- YOUR OBJECTIVE -
The entries below contain pictures. Write out only the lines from the line with "X74900000Y-156550000D01*" up to and including the line with "clock wizard */", exactly, without them.

Start of Block

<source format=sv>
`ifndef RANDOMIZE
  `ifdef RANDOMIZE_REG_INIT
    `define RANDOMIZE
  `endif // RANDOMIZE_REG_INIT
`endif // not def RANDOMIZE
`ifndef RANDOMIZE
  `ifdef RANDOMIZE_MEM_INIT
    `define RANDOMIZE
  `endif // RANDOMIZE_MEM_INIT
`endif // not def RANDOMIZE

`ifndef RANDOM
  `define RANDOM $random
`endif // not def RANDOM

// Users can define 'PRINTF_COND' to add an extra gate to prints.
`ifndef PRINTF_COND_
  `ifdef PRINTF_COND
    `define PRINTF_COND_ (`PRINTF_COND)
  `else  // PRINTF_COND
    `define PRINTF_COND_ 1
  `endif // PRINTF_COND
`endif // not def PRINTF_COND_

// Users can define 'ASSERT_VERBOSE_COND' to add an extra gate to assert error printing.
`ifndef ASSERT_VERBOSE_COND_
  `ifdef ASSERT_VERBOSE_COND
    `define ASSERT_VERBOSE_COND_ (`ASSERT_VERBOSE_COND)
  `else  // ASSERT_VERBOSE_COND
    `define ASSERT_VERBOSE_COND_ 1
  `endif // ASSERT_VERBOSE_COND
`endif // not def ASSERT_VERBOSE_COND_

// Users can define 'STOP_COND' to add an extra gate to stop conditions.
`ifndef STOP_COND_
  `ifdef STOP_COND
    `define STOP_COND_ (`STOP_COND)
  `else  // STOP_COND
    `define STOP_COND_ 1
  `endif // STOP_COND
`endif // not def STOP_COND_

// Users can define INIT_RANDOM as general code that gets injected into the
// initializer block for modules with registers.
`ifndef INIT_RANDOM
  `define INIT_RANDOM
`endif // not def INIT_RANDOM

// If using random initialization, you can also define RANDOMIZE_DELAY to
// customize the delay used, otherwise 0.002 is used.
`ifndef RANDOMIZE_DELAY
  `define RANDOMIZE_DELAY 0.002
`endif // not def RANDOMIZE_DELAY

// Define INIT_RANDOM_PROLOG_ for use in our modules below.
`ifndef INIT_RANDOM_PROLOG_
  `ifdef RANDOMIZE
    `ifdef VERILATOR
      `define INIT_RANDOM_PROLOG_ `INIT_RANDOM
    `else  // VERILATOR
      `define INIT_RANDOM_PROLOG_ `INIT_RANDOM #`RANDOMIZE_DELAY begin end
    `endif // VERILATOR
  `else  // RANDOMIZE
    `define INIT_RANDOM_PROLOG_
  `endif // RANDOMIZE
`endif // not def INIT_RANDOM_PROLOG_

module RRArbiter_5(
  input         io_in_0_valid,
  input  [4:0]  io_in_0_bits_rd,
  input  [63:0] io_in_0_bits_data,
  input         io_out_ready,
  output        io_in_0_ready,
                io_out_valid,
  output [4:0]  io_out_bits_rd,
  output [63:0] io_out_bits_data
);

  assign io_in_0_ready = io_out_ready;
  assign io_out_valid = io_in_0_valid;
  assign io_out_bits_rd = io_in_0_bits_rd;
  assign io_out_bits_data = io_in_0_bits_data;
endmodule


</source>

End of Block
Start of Block

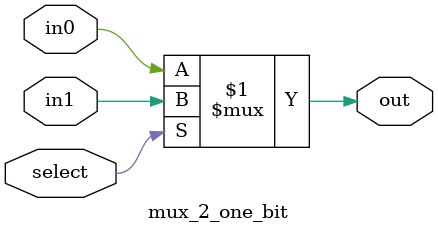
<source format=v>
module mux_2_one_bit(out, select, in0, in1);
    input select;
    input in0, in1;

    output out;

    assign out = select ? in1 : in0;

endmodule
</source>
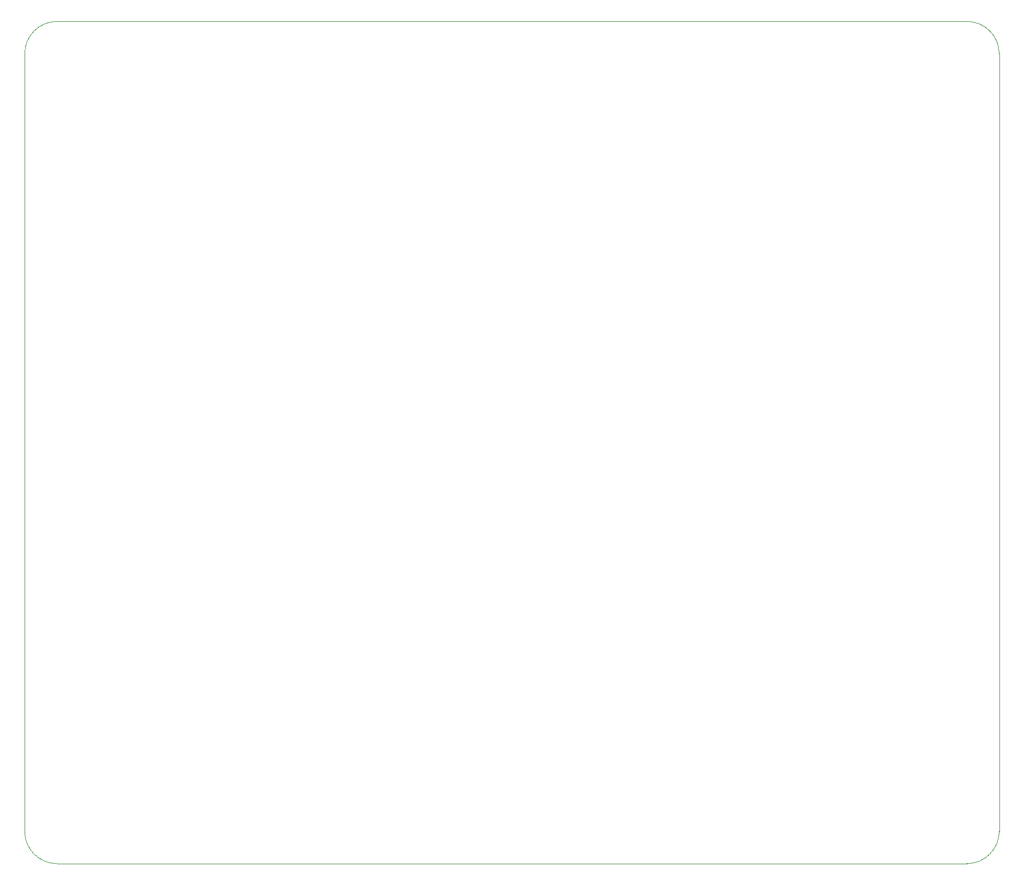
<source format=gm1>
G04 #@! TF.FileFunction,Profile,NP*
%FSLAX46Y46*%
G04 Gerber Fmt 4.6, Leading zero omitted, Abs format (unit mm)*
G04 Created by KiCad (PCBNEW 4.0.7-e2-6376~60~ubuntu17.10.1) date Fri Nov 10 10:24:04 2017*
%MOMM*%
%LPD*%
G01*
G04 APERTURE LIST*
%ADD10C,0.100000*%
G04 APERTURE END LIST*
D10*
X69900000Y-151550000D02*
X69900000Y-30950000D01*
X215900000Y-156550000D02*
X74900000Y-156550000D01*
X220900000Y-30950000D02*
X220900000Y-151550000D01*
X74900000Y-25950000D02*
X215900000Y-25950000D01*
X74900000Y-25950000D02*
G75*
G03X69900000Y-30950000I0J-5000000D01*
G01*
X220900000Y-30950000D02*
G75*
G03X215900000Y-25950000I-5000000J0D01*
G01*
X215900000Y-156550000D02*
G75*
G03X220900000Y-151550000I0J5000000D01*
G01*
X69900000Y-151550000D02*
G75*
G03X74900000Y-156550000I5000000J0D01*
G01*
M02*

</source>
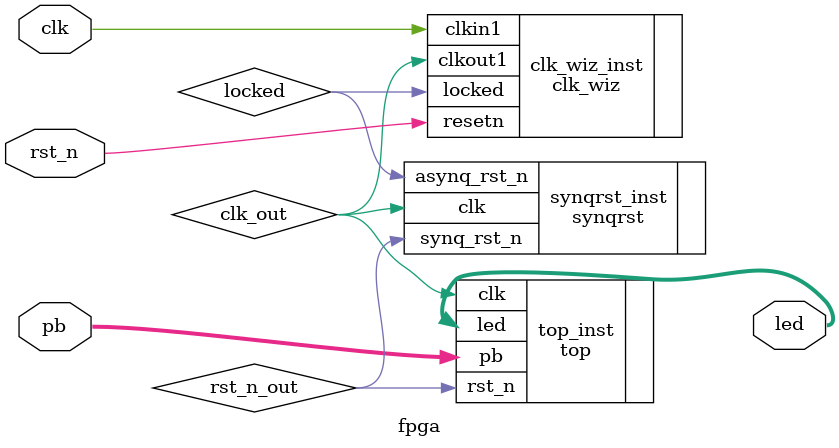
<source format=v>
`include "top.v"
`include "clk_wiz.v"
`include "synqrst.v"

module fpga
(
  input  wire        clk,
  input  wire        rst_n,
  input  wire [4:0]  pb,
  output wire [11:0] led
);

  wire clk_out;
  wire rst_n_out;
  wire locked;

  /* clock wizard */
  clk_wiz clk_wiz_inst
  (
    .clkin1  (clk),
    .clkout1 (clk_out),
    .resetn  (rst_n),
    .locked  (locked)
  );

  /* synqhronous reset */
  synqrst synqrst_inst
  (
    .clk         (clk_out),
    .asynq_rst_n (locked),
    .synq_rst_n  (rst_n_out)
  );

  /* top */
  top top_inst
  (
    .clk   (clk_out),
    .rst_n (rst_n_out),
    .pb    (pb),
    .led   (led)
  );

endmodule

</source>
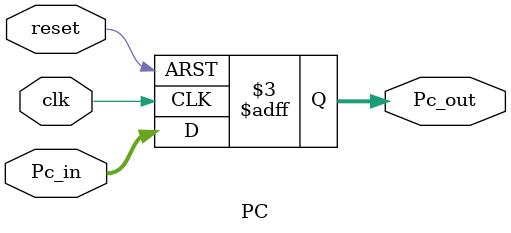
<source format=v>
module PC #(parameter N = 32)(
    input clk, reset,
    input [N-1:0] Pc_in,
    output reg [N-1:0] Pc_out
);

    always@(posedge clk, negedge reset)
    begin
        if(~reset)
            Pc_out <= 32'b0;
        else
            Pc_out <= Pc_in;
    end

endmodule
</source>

End of Block
Start of Block

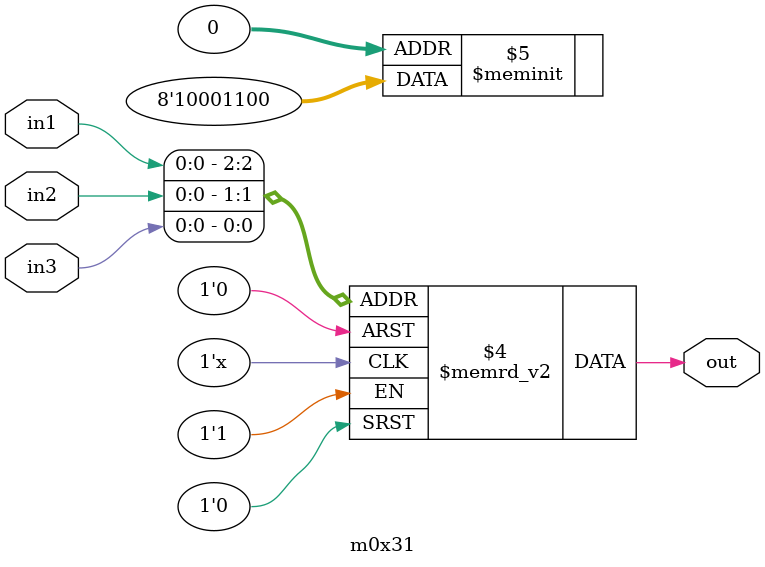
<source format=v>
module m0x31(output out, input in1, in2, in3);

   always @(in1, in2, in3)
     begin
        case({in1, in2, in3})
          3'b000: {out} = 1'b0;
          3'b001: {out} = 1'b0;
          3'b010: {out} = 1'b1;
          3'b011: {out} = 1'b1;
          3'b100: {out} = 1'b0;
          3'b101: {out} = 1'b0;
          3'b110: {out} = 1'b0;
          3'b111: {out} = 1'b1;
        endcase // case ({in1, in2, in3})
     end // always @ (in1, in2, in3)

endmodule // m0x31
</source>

End of Block

- TASK ANSWER -
X74900000Y-156550000D01*
X220900000Y-30950000D02*
X220900000Y-151550000D01*
X74900000Y-25950000D02*
X215900000Y-25950000D01*
X74900000Y-25950000D02*
G75*
G03X69900000Y-30950000I0J-5000000D01*
G01*
X220900000Y-30950000D02*
G75*
G03X215900000Y-25950000I-5000000J0D01*
G01*
X215900000Y-156550000D02*
G75*
G03X220900000Y-151550000I0J5000000D01*
G01*
X69900000Y-151550000D02*
G75*
G03X74900000Y-156550000I5000000J0D01*
G01*
M02*

</source>
<source format=v>
`include "top.v"
`include "clk_wiz.v"
`include "synqrst.v"

module fpga
(
  input  wire        clk,
  input  wire        rst_n,
  input  wire [4:0]  pb,
  output wire [11:0] led
);

  wire clk_out;
  wire rst_n_out;
  wire locked;

  /* clock wizard */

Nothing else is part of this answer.